From the Saturday, Oct. 5, editions of The Daily Journal (Kankakee, Ill.) and The Times (Ottawa, Ill.) …
By Dave Wischnowsky
The WISCH LIST
If a professor doesn’t learn a lesson from his own mistake, should we then have faith in that professor’s ability to teach lessons to others?
That’s a question I have for Steven Salaita, the former Virginia Tech professor who was scheduled to begin a tenured position in the University of Illinois Native American studies department on Aug. 16, before top university officials belatedly became aware of his controversial Twitter posts critical of Israel’s invasion of Gaza and decided otherwise.
After reviewing Salaita’s hostile and profanity-rich @SteveSalaita Twitter feed, which included posts characterized by many (including, yes, angry alumni and donors) as anti-Semitic, Chancellor Phyllis Wise decided not to submit his paperwork to the board of trustees for approval, effectively rescinding Salaita’s job offer.
That decision set off a firestorm of protests among the Illinois academic community and beyond, culminating to this point with an op-ed written by Salaita and published last Monday in the Chicago Tribune under the headline, “U. of I. destroyed my career.”
Throughout his essay, the professor listed his grievances against university officials, attempted to explain (or spin) a few of his controversial tweets (while ignoring others), and generally cast himself as an innocent victim whose unfair plight embodies “a grave threat to faculty and students everywhere,” not to mention “the principles of free speech, academic freedom and shared governance.”
In his op-ed, Salaita said a lot. But never once in nearly 900 words did he take any personal responsibility for his own juvenile online behavior that led to his current state of unemployment. And from my vantage point, it was that – Salaita’s own foolish and inappropriate actions, not the U. of I.’s – that has “destroyed” his career.
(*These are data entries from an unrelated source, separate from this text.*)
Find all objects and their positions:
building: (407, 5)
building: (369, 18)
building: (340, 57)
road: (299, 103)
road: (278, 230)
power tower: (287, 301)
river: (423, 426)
As he now reportedly prepares a federal lawsuit against U. of I., Salaita cries that his freedom of speech has been denied. But it hasn’t. What he ignores is that freedom of speech does not mean freedom of consequences from one’s speech.
Salaita complains that his academic freedom has been jeopardized, as if academics should have the right to behave in whatever crude manner they wish online – again, without any consequences.
And he claims that he’s been denied a job due to his political beliefs, even though his anti-Israel stance is shared by many members of the faculty already employed at U. of I. The difference with those professors is that they haven’t decided the best way to share their opinions is through a starkly hostile, extremely juvenile, and very public Twitter account that’s completely unbecoming of a professor at a prestigious university.
Among my many concerns about Salaita teaching at U. of I. was whether a man who publicly tweets that anyone defending Israel during the latest conflict is “an awful human being” or expresses wishes that “all the (expletive) West Bank settlers would go missing” could be counted on to fairly grade students who might share opinions that differ from his own.
On top of that, I do not think that a personality as volatile as Salaita’s was a good fit to join the Native American Studies department at U. of I., which already has experienced enough volatility regarding American Indian issues.
No matter how controversial, Salaita is free to believe whatever he wishes. And had he simply conducted any measure of self-editing and professional decorum with his Twitter account, I have no doubt that he’d be a professor at Illinois today.
But he didn’t.
Instead, he tweeted his own bed and now has been forced to lie in it, which actually seems quite fitting. After all, Salaita appears to be napping through the lesson about professorship and professionalism that his self-driven saga should have taught him all along.